Revista Rua

2018-08-06T11:38:15+00:00 Opinião

Vós sois o sal da terra

Humor
João Lobo Monteiro
João Lobo Monteiro
6 Agosto, 2018
Vós sois o sal da terra

Olá. Não se deixem enganar pelo título, não é o Diário do Minho, estão mesmo na RUA. Ou noutro sítio que não a rua, mas a ler a RUA. A não ser que este texto seja surripiado e vá parar a outra publicação. Nesse caso, e em todos, quero os meus direitos de autor. Ou só um Magnum Sandwich, vendo-me bem por um Magnum Sandwich.

Ora, mais um mês a falar de praia e mar e do que lá se faz, não é? Gosto muito, só que não. Como disse na crónica passada, evito ao máximo ir ao mar, porque só quem está a recuperar de lesões é que se mete numa câmara hiperbárica e eu não sou desses. Além de que o mar é como um gigante caldo verde e nós, infelizmente, não podemos pedir esse caldo verde com menos algas e, sobretudo, com menos sal. Sempre que mergulho no mar, invariavelmente, o meu colesterol sobe para níveis estratosféricos.

Também por isso, admiro bastante não só quem vai ao mar, como ainda lá faz atividades desportivas. A mesma coisa se aplica aos rios, lagoas e tudo o que tenha água, excluindo os barquinhos de papel nas banheiras. De todas, a que mais me fascina é a vela. Fascina no sentido de não perceber nada daquilo, o que costuma acontecer quando um desporto não tem bola. Além disso, é uma excelente metáfora da vida, na medida em que temos de adaptar a nossa vela ao sentido em que o vento sopra ou lá o que é.

Outra coisa que vem das águas, e isto vai ser surpreendente, preparem-se… é o peixe. Sim, senhor. Também do mar vem o marisco – até porque se viesse do rio, só se chamava risco. Bom, por este trocadilho e por não poder nem com o cheiro do marisco, vou focar-me só no peixe.

Quando assisto a programas de cozinha (MasterChef Brasil, amor eterno!), há duas coisas que, acima das outras, me fazem ver que não dou para aquilo: pessoal aos gritos, por causa da pressão e tal; e o facto de não ter só de cozinhar carne e fazer bolos, mas também ter de lidar com peixe. Não sou esquisito ao ponto de não comer peixe, mas torço o nariz algumas vezes. E como custa torcer o nariz, pessoal! Para depois ir ao sítio, é um dia de juízo.

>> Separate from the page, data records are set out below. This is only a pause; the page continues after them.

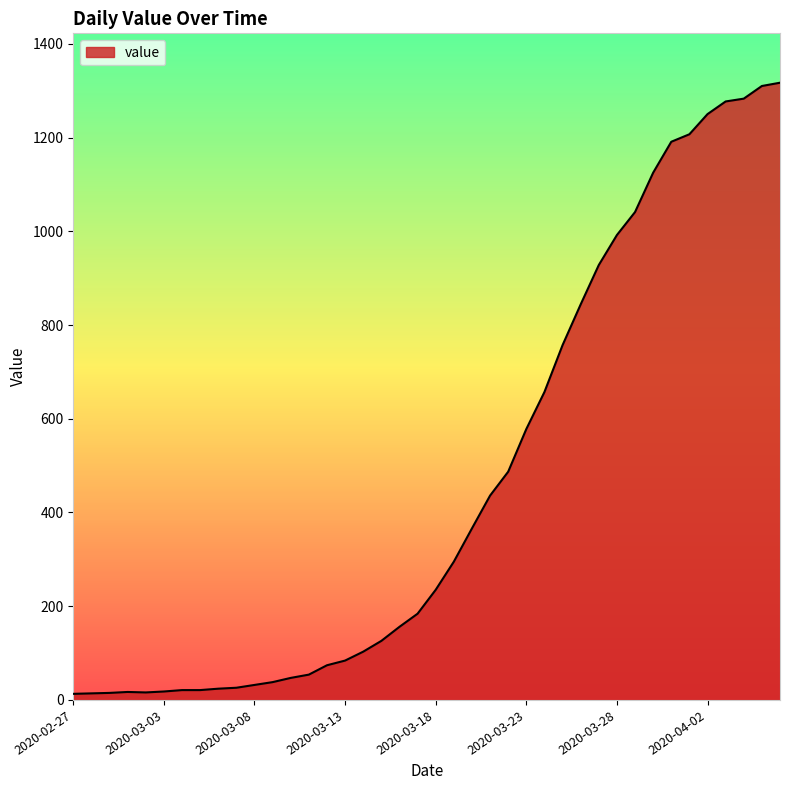

What is the average value?

466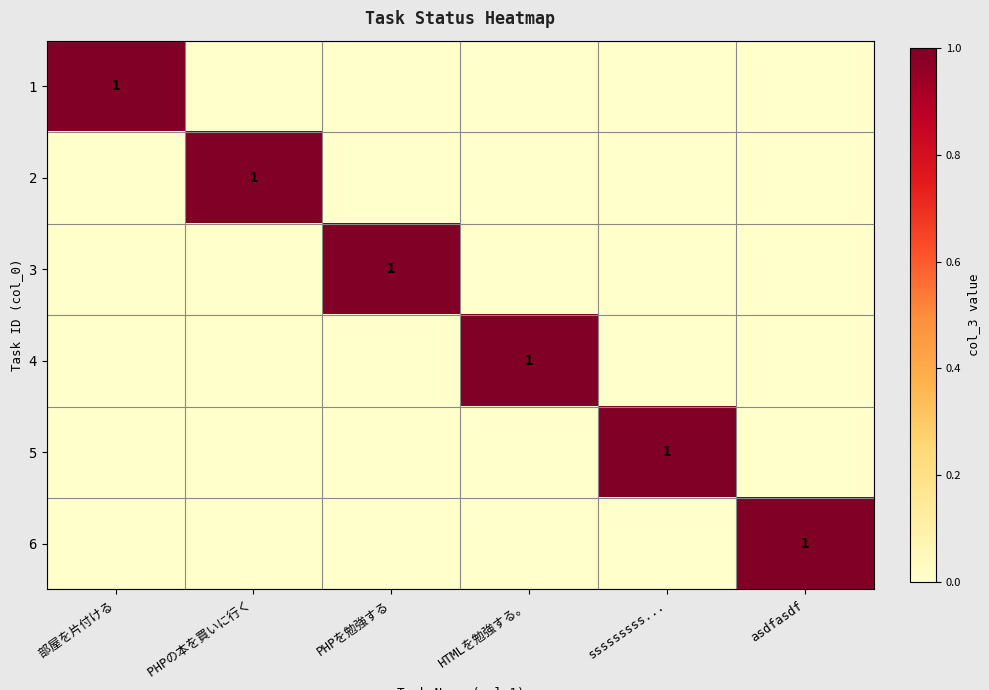

How many distinct data groups are displayed?

6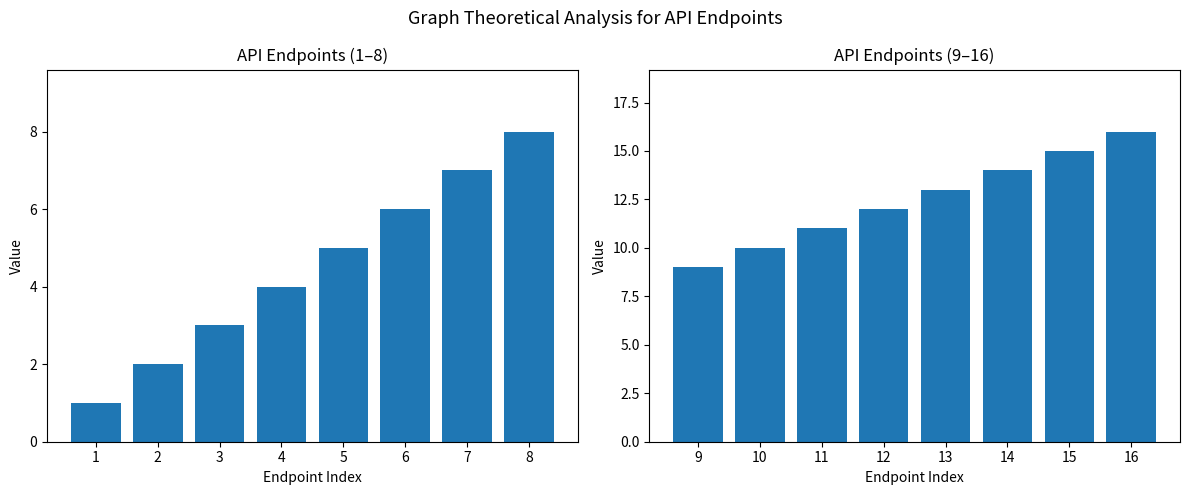

Is it true that Endpoint Index (1-8) equals 5 at 3?

False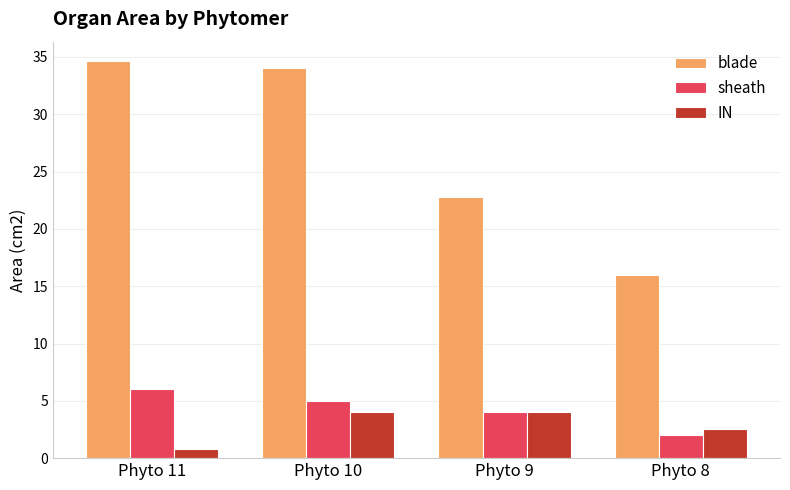

The blade series shows 34.0 at Phyto 10. True or false?

True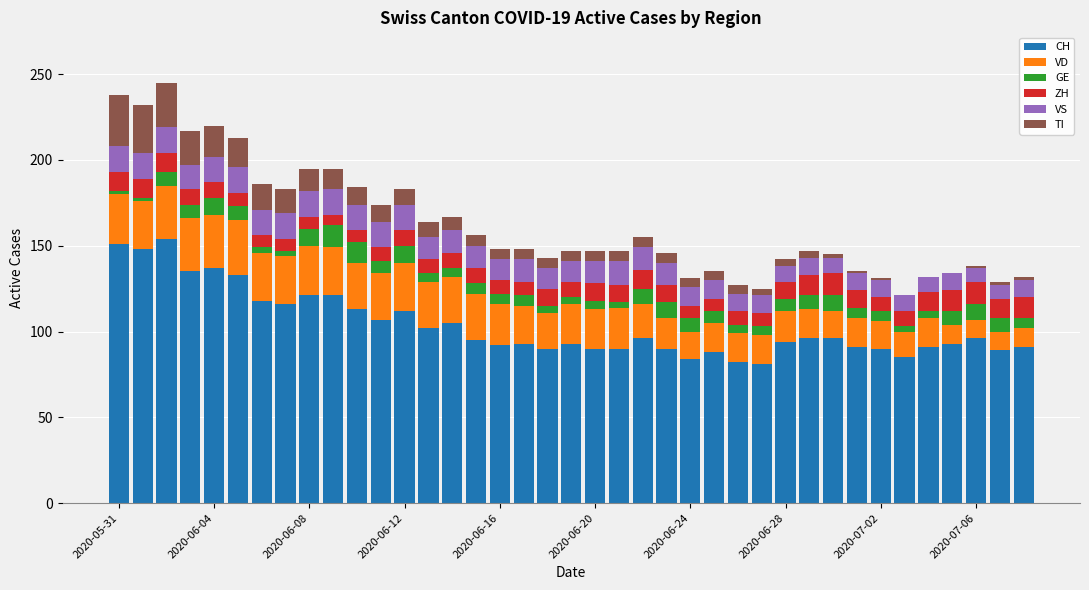

How many series are shown in this chart?

6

De entre as formas de cozinhar peixe, as que mais estão em voga são: aqueles micro-bocados de comida que põem nos restaurantes gourmet, normalmente deitados em cama de alguma coisa, tipo espargos; e o sushi.

Eu nunca comi sushi, portanto tenho toda a propriedade para falar sobre o assunto. Desde logo, voltando lá acima, ter algas já é um ponto negativo e comer coisas verdes não tem o mesmo sabor desde que o Bruno de Carvalho foi embora. Volta, Brunão!

Depois, o facto de ser peixe cru, enfim… para alguma coisa se inventou aparelhos que cozinham os alimentos e assim. E acumula com o facto de ser peixe cru enrolado numa cena que é igual aos tabuleiros de pôr na mesa que temos cá em casa. Não dá.

Finalmente, talvez a principal razão para não comer sushi é que, mesmo que conseguisse mudar todas estas objeções de consciência que tenho, nunca teria destreza motora para comer com pauzinhos. Era preciso nascer de novo e não me dá jeito fazer isso agora.

Sobre o autor:
Tenho dois apelidos como os pivôs de telejornal, mas sou o comunicador menos comunicativo que há. Bom moço, sobretudo.